Towards Reliable Machine Translation: Scaling LLMs for Critical Error Detection and Safety
Muskaan Chopra, Lorenz Sparrenberg, Rafet Sifa
TL;DR
This work tackles critical error detection in English-to-German machine translation by evaluating instruction-tuned large language models (LLMs) across model scales and adaptation regimes. It introduces a Cross-Family Scaling study that compares encoder-only baselines with decoder LLMs, examining zero-shot, few-shot, prompt-tuning, and LoRA-fine-tuning approaches on WMT-21, WMT-22, and SynCED-EnDe 2025, using MCC as the primary metric. Key findings show that instruction alignment and model scaling significantly improve detection of meaning-critical errors, with fine-tuned mid-sized models (e.g., GPT-4o-mini, LLaMA-3.1-8B) achieving near-saturation MCC and static gains from committee voting. The work argues for the societal relevance of reliable CED as a safeguard for trustworthy multilingual AI under the IR-for-Good paradigm, offering a practical path toward safer, more accountable cross-lingual information systems. Future directions include document-level CED, confidence calibration, and broader language coverage for real-world deployment.
Abstract
Machine Translation (MT) plays a pivotal role in cross-lingual information access, public policy communication, and equitable knowledge dissemination.

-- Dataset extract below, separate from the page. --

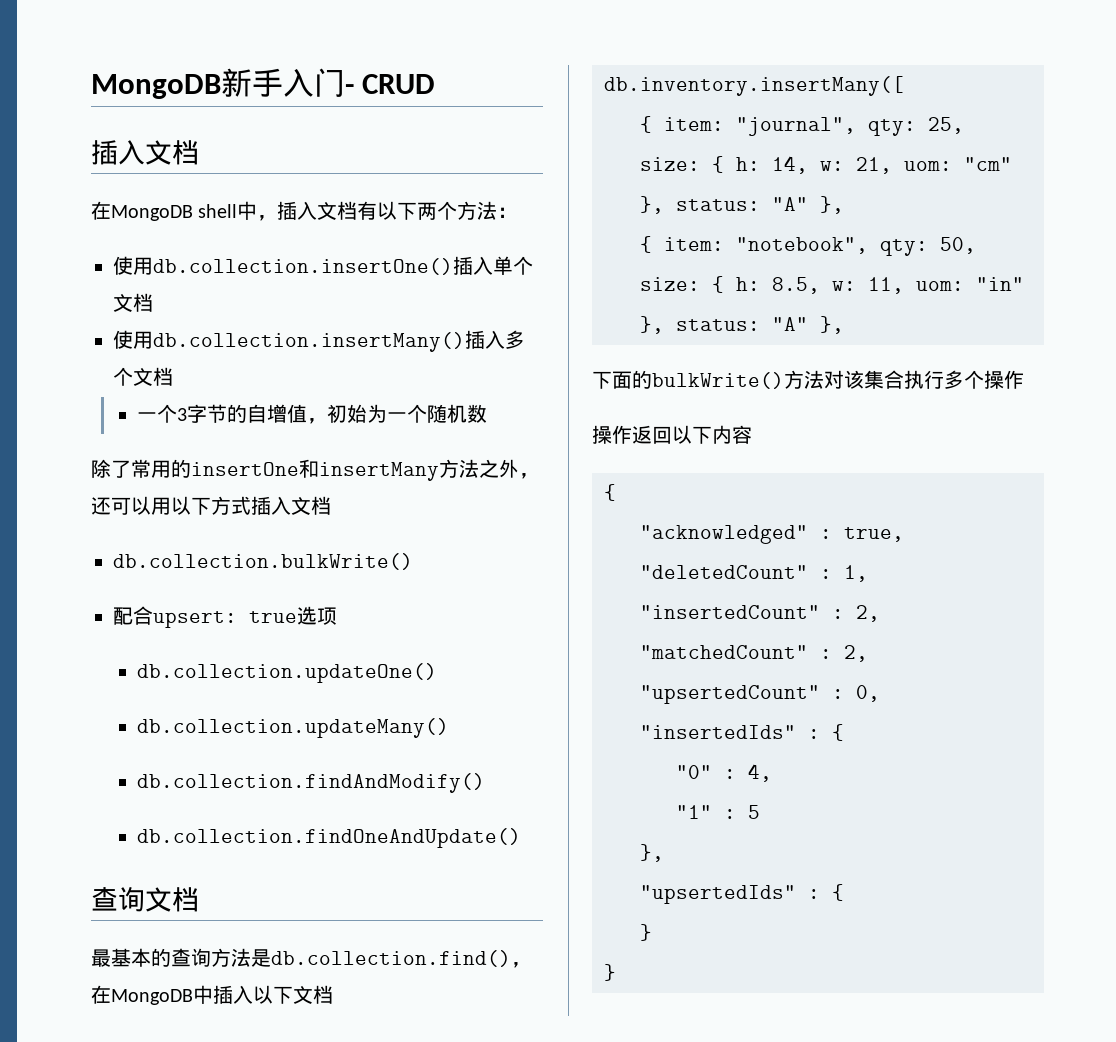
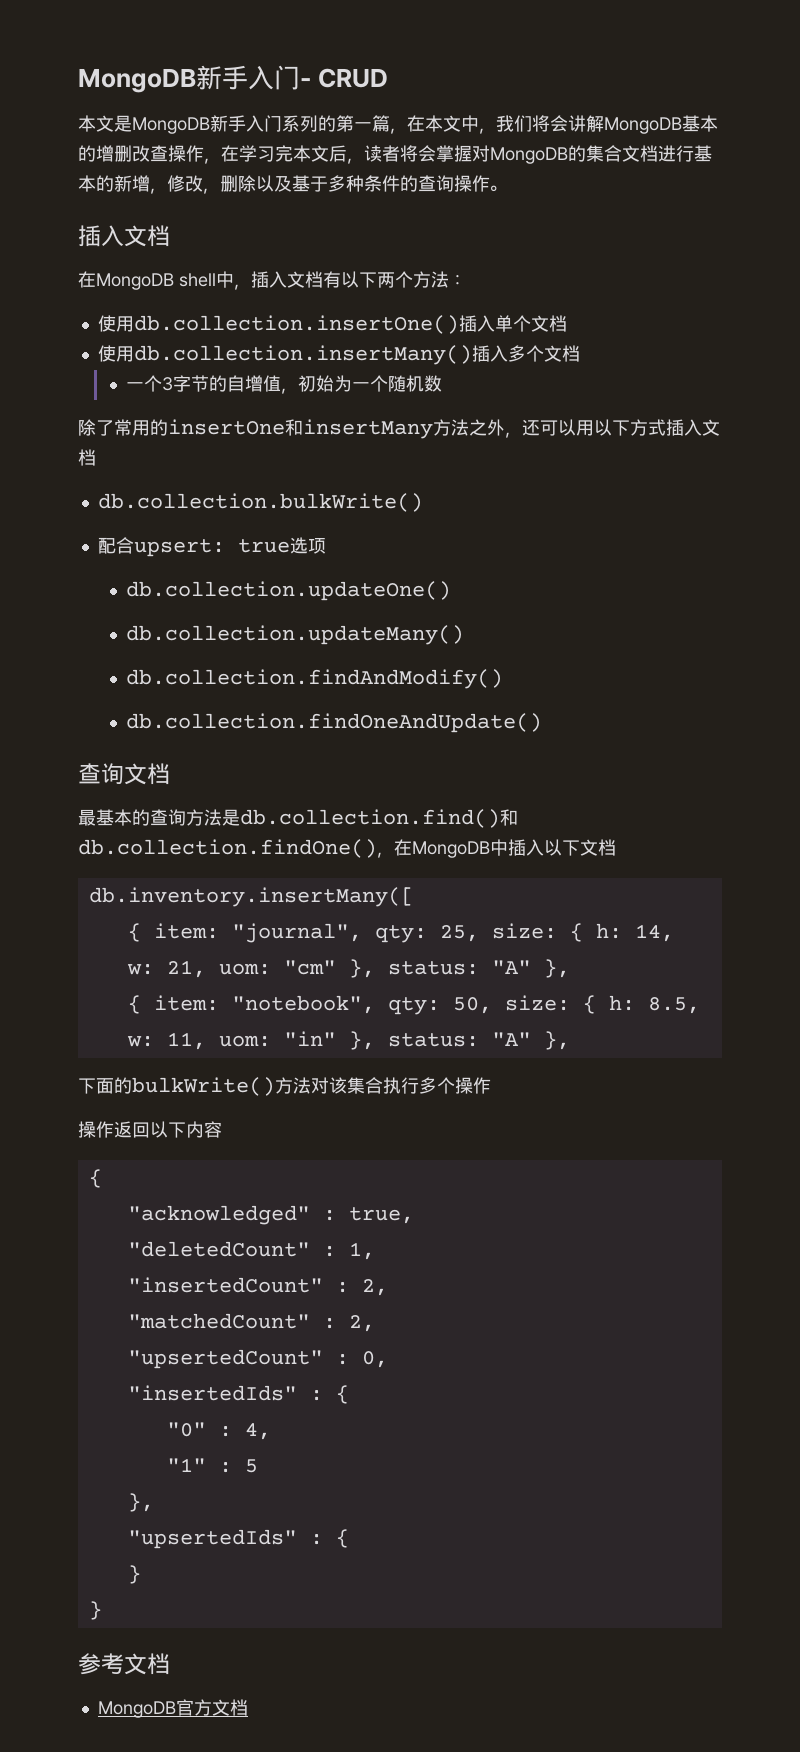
(436, 84) none -> [78,115,718,134] [78,145,712,164] [78,175,507,194] // 本文是MongoDB新手入门系列的第一篇，在本文中，我们将会讲解MongoDB基本的增删改查操作，在学习完本文后，读者将会掌握对MongoDB的集合文档进行基本的新增，修改，删除以及基于多种条件的查询操作。
(511, 958) none -> [500,809,518,826] [78,839,377,858] 和db.collection.findOne()
(616, 972) none -> [78,1653,170,1675] [97,1699,248,1718] // 参考文档 // MongoDB官方文档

However, critical meaning errors, such as factual distortions, intent reversals, or biased translations, can undermine the reliability, fairness, and safety of multilingual systems. In this work, we explore the capacity of instruction-tuned Large Language Models (LLMs) to detect such critical errors, evaluating models across a range of parameters using the publicly accessible data sets. Our findings show that model scaling and adaptation strategies (zero-shot, few-shot, fine-tuning) yield consistent improvements, outperforming encoder-only baselines like XLM-R and ModernBERT. We argue that improving critical error detection in MT contributes to safer, more trustworthy, and socially accountable information systems by reducing the risk of disinformation, miscommunication, and linguistic harm, especially in high-stakes or underrepresented contexts. This work positions error detection not merely as a technical challenge, but as a necessary safeguard in the pursuit of just and responsible multilingual AI. The code will be made available at GitHub.